Cognates. Whether you love ’em or hate ’em, how much Latin are we talking about? When they’re used, do cognates end up comprising most of a book’s Latin? Are we talking half? A quarter? Less? And then what does that mean about the rest of a book? How much of a book’s Latin is being dismissed amongst the cognate concerns? One of the concerns is that cognates weren’t used by Classical authors, the claim being that using infrequent words is a problem, and the conclusion being that cognates are unhelpful for today’s Latin learner. I don’t have this concern or have found evidence to support the claim. Nevertheless, I have been wondering just how much—or little—the concerns constitute, percentage-wise, of a book. I also have been wondering if there were many words Classical authors themselves used that other Classical authors didn’t really use. N.B., I don’t mean hapax, just words that were rarely used by others. Thus, if Classical authors preferred to use rare words, too, that would help illustrate how the current cognate fuss is more about preference than anything else. Let’s see…
I knew the number of unique cognates found in my books (e.g., 11 cognates, 8 other words), but I didn’t have any figures about their percentage of the total (e.g., instances of cognates are ???% of all the Latin in the book). Therefore, I looked at my shortest books with the heftiest dose of non-Classical Latin cognates, and calculated the percentage of unranked word occurrences via Logeion. Unranked words are those that appear fewer than 50 times in the Classical text used for frequency data. To give you a sense of what this means, the word sēcrētum is unranked (though it’s one of my favorite Latin words!). A word like clam was preferred by Classical authors. It’s the 2280th word they used most-frequently, appearing a whopping 269 times in extant texts. To put this into perspective, the most-frequent word is et, appearing 175,032 times.
A Note On Using Frequency Lists
Frequency lists are generated from all literature sources of a particular kind, such as the Classical period, but no one expects you or your students to read all Classical texts. So, clam is not gonna be 2280th on YOUR frequency list. To get a true frequency list, you’d have to run all your planned curricular texts through something like Voyant Tools to see a) what words are used, and b) how often they occur.

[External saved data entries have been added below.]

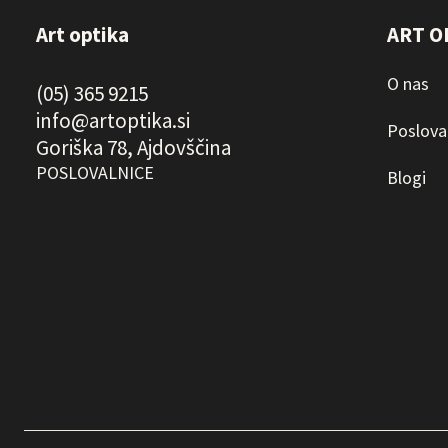
Art optika
ART O
O nas
(05) 365 9215
info@artoptika.si
Poslova
Goriška 78, Ajdovščina
POSLOVALNICE
Blogi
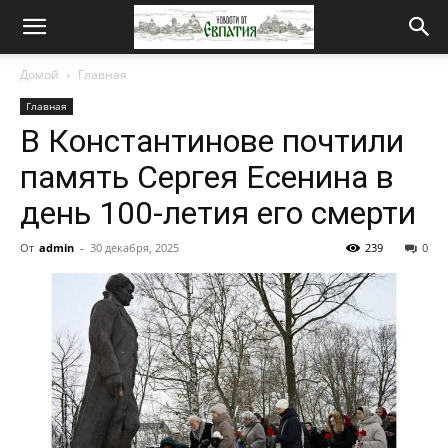
Новости
Домой
Главная
Главная
от
В Константинове почтили
память Сергея Есенина в
Евпатия
день 100-летия его смерти
От
admin
-
30 декабря, 2025
239
0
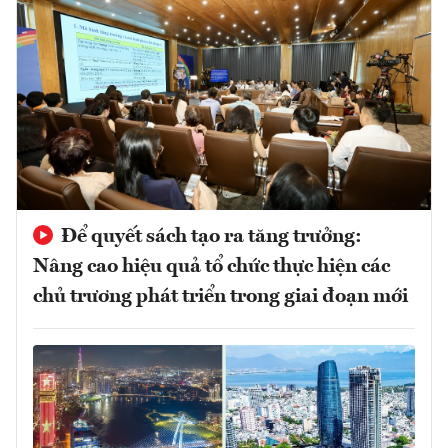
Để quyết sách tạo ra tăng trưởng:
Nâng cao hiệu quả tổ chức thực hiện các
chủ trương phát triển trong giai đoạn mới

Maybe a word like clam is unranked in YOUR frequency list (i.e., appears fewer than 50 times in the texts your students read). Then again, maybe it’s waaaaay more frequent. Either way, you still have a choice to make regarding clam: use it, or don’t use it. Frequency lists are just one data point. There are other things to consider. Of course, no one’s saying it’s a bad idea to start with the heavy hitters at the top of frequency lists, but they shouldn’t be treated as gospel. After all, even knowing DCC’s entire Top 1,000 list doesn’t get you as far as you might think.

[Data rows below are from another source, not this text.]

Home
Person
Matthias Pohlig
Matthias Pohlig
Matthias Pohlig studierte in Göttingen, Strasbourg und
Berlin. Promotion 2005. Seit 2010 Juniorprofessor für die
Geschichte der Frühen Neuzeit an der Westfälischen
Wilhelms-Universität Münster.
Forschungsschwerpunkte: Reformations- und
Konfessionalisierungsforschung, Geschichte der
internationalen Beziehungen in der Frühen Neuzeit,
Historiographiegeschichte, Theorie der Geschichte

Anyway, here’s what I found in terms of % cognate instances in my shortest books with a bunch of non-Classical Latin:
12% – Olianna et obiectum magicum
12% – Quīntus et īnsula horrifica (coming soon)
8% – Mārcus magulus
5% – Quīntus et āleae īnfortūnātae (coming soon)

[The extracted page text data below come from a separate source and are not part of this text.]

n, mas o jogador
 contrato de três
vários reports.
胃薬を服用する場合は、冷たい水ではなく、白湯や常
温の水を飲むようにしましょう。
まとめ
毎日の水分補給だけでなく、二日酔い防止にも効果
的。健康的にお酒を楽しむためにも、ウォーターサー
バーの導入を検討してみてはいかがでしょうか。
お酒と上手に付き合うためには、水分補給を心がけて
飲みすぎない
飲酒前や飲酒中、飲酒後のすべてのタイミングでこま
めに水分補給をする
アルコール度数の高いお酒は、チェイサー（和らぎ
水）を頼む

What’s this mean? First and foremost, this means that 5% to 12% of these books have a higher chance of being understood by my students. A *higher* chance. This is a modest claim, and this claim has support. Consider Latin with no familiar words. This kind of Latin has absolutely no higher chance. A higher chance is better than no higher chance, even if it turns out to not happen. Not astrophysics. Next, 5% is not very much. 12% is not much more, either. Concerns over this little amount of a text means that the other 88% to 95% of the content is being dismissed. Finally, those with cognate concerns would find 5% to 12% of the books above unhelpful on the basis that those words weren’t frequent in Classical literature. It only makes sense, then, to take a look at infrequent words found in Classical authors that would be just as unhelpful.
A Note On Unhelpful Latin
So much fuss has been directed towards cognates. What about all the fancy rare words, or one-offs found in ancient texts? If any argument is to be made about characterizing the kind of Latin being written today as unhelpful—for beginners no less—such an argument must consider the kind of Latin that was written centuries ago that’s also unhelpful. We know that obscure name-drops and unfamiliar places of the past get in the way of comprehension. So, how unhelpful might some unranked Caesar and Virgil be, percentage-wise? Let’s take a look and make sure we’re talking apples and apples:
7% – First 6 chapters (800 total Latin words) in Caesar’s Book 1 of Gallic War
6% – First 120 lines (800 total Latin words) of Virgil’s Aeneid
What’s this mean? If the claim is that using rare unranked words is a problem, this claim must extend to the unranked words of Virgil and Caesar just the same. If the claim is less about rare words in reality (i.e., if the claim is a red herring), and more about the quālitās of the words themselves, the concerns are really about preference, and begin to take on an imperialist language tone (e.g., “oh, we wouldn’t want to use those words now would we?”). I’m no fool hoping to change anyone’s mind on cognates, but my search this week did show that even coveted Classical texts contain a comparable number of unranked words, and they should be taken into account as well.